Amid scrutiny, Caitlyn Jenner was presented with the Arthur Ashe Award for Courage at the ESPY’s last night. Jenner, formerly known as Bruce Jenner, a celebrated Olympian and the stepfather of one of TV’s most notorious family’s, the Kardashians, made her public debut about a month ago on the cover of Vanity Fair.
While Jenner has received overwhelming support from many people around the globe, especially members of the LGBT community and its supporters, the presentation of the award to Jenner led to harsh criticism from those who do not agree with or understand the LGBT community. It also led to the comparison of Jenner to others who may arguably be more deserving, such as Noah Galloway or Lauren Hill. Hill did receive the ESPY’s “Best Moment” award, which was accepted by her parents.
There is no doubt that there have been many, many men and women including Hill and Galloway, who have shown courage in various ways that are all deserving of such an award and could have easily been chosen.
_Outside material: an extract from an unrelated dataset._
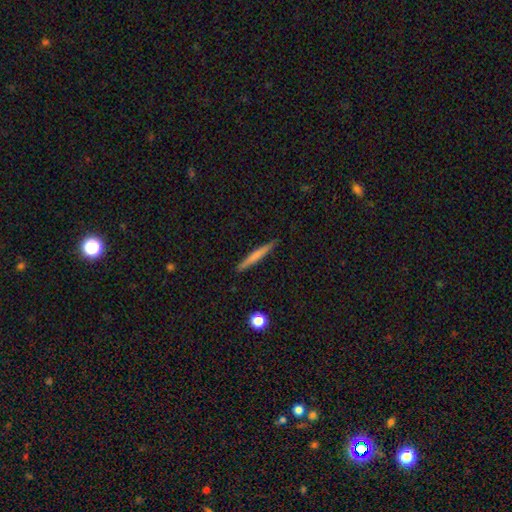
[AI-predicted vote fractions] smooth_or_featured: smooth (p=0.61) [alt: featured or disk p=0.33]
how_rounded: cigar-shaped (p=0.96) [alt: in between p=0.03]
merging: none (p=0.90) [alt: minor disturbance p=0.07]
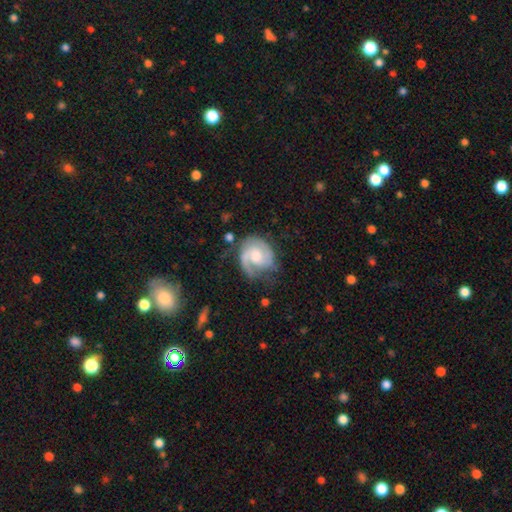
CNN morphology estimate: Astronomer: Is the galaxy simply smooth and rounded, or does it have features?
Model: featured or disk — 82%.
But the decision to award Jenner the Courage award doesn’t take away from their accomplishments, bravery or the impact that they’ve had on thousands of people in any way.
To even attempt to compare those that we consider heroes is disingenuous, as we take away the personal traits that we consider so great in our heroes and attempt to fit them into one category of who and what a hero should be. Considering somebody a hero does not mean that their traits must be compartmentalized into once specific category of who, and what, makes a hero.
In the case of Jenner, she is a hero for the LGBT community. Some people may not understand this, but that doesn’t give us the right to try and take away from her. Not every single person may consider her a hero, but that doesn’t mean that to others she is not. It’s not an insult to the Kardashian/Jenner family when people harshly criticize Jenner – it’s an insult and an attack on an entire group of people, a group of people who do not feel comfortable in their own skin, and regardless of anyone’s beliefs, that is wrong.
Jenner’s receiving of the Courage award is about something much bigger than a trophy and a title. It’s a way of showing the world that we can and should be accepting of each other, regardless of what we look like or who we are or the decisions that we make, which ultimately affect nobody besides ourselves. It is not up to us to judge or degrade anyone for how they feel, or who they are, especially when their personal decisions have absolutely no bearing on our own lives.
In reality, this award isn’t about the trophy or the title. And in the grand scheme of things, this award isn’t what it’s all about, either. It’s about what’s in the heart, which is what leads these brave men and women who surround us everyday to lead by example and to exercise compassion and courage for their fellow human beings.